The department approved a $220 million contract — funneled in part through firms run by Noem and Lewandowski allies — for an ad campaign encouraging illegal immigrants to go home.
The ad starred — who else? — Kristi Noem, on horseback and in chaps.
The implicit message was that if illegal immigrants didn’t leave on their own, she’d immediately form a posse and run them over the border.
It was a production worthy of a spaghetti western, or — more to the point, given her political ambitions — a commercial for a 2028 presidential campaign.
Noem couldn’t defend the sketchy spending decisions, or the blatantly self-glorifying ad, or much of anything else in the brutal back-to-back House and Senate congressional hearings that precipitated her doom.

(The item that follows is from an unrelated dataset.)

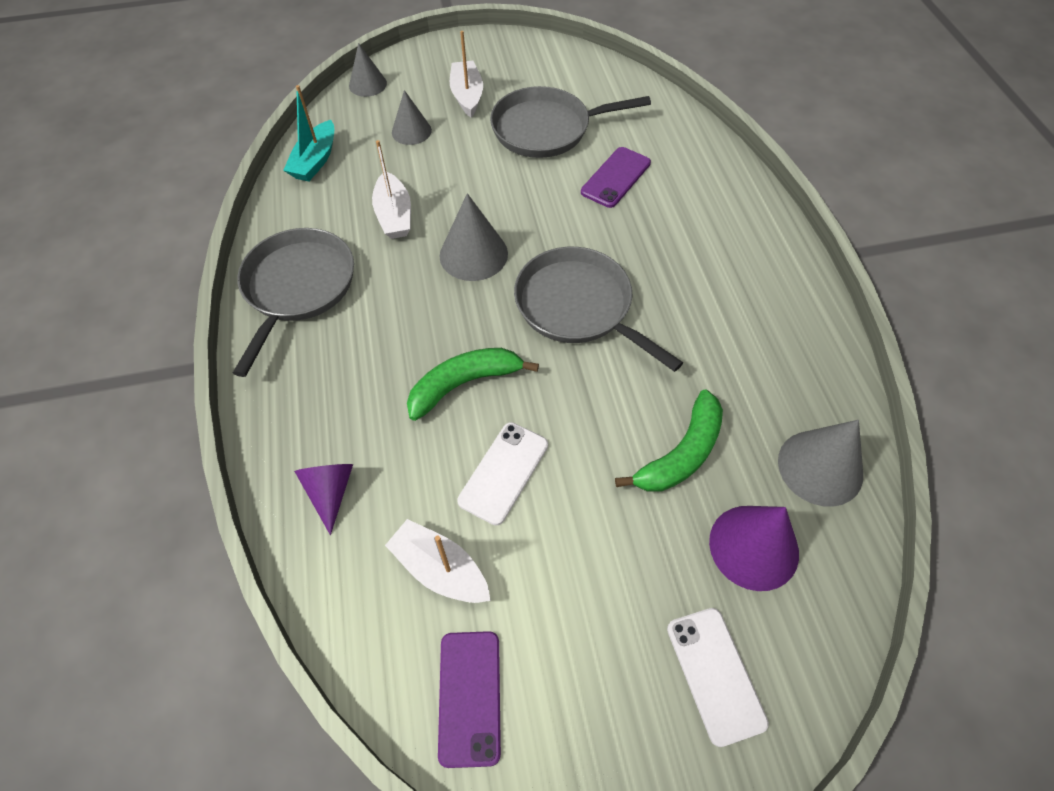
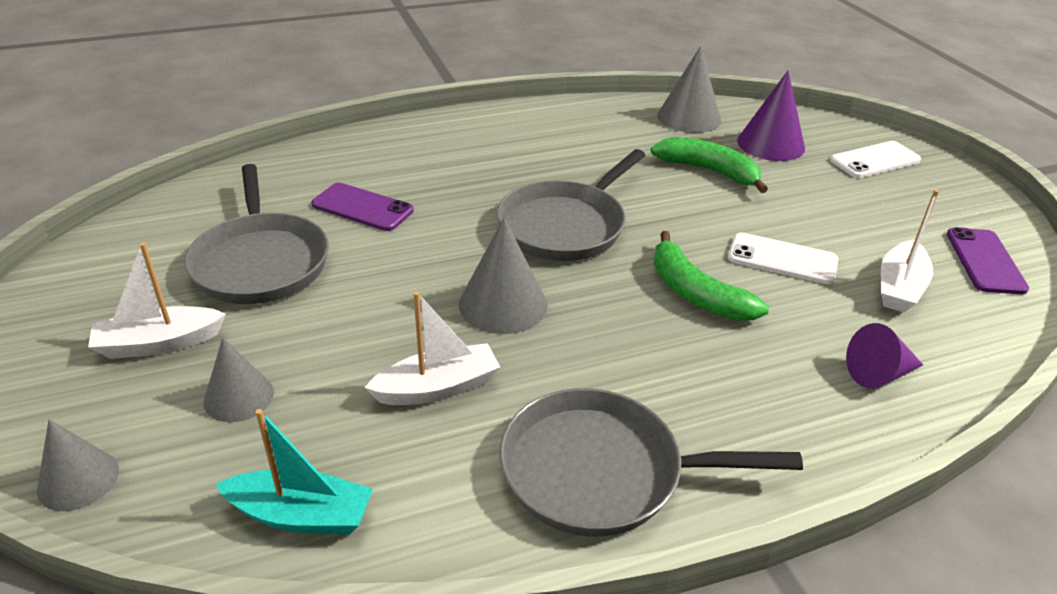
camera: 100 degrees left, 20 degrees down
(469, 697) = (985, 261): purple phone -> purple phone turned 75 degrees counterclockwise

She’d already been taken down a notch after the Minneapolis ICE operation went sideways.
Not working with copious supplies of credibility to begin with, she tossed away whatever she had by instantly labeling both agitators shot by DHS agents “domestic terrorists.”
All of this said, it was Trump who hired Noem despite her manifest deficiencies, including no notable experience in immigration enforcement.
She was camera-ready and loyal, so why not?
Her designated replacement, Oklahoma Sen. Markwayne Mullin, also doesn’t have a background in immigration policy.
One hopes, though, that he won’t interfere with the professionals, and will continue the Homan-backed approach of focusing on apprehending illegal immigrants who have committed other criminal offenses and received final orders of removal, and ramping up worksite enforcement.
The French World War I-era statesman Georges Clemenceau once said, “War is too important to be left to the generals.”
By the same token, immigration enforcement is too important to be left to self-serving glory hounds who are focused more on the main chance than the underlying mission.
Trump’s first firing was the right one.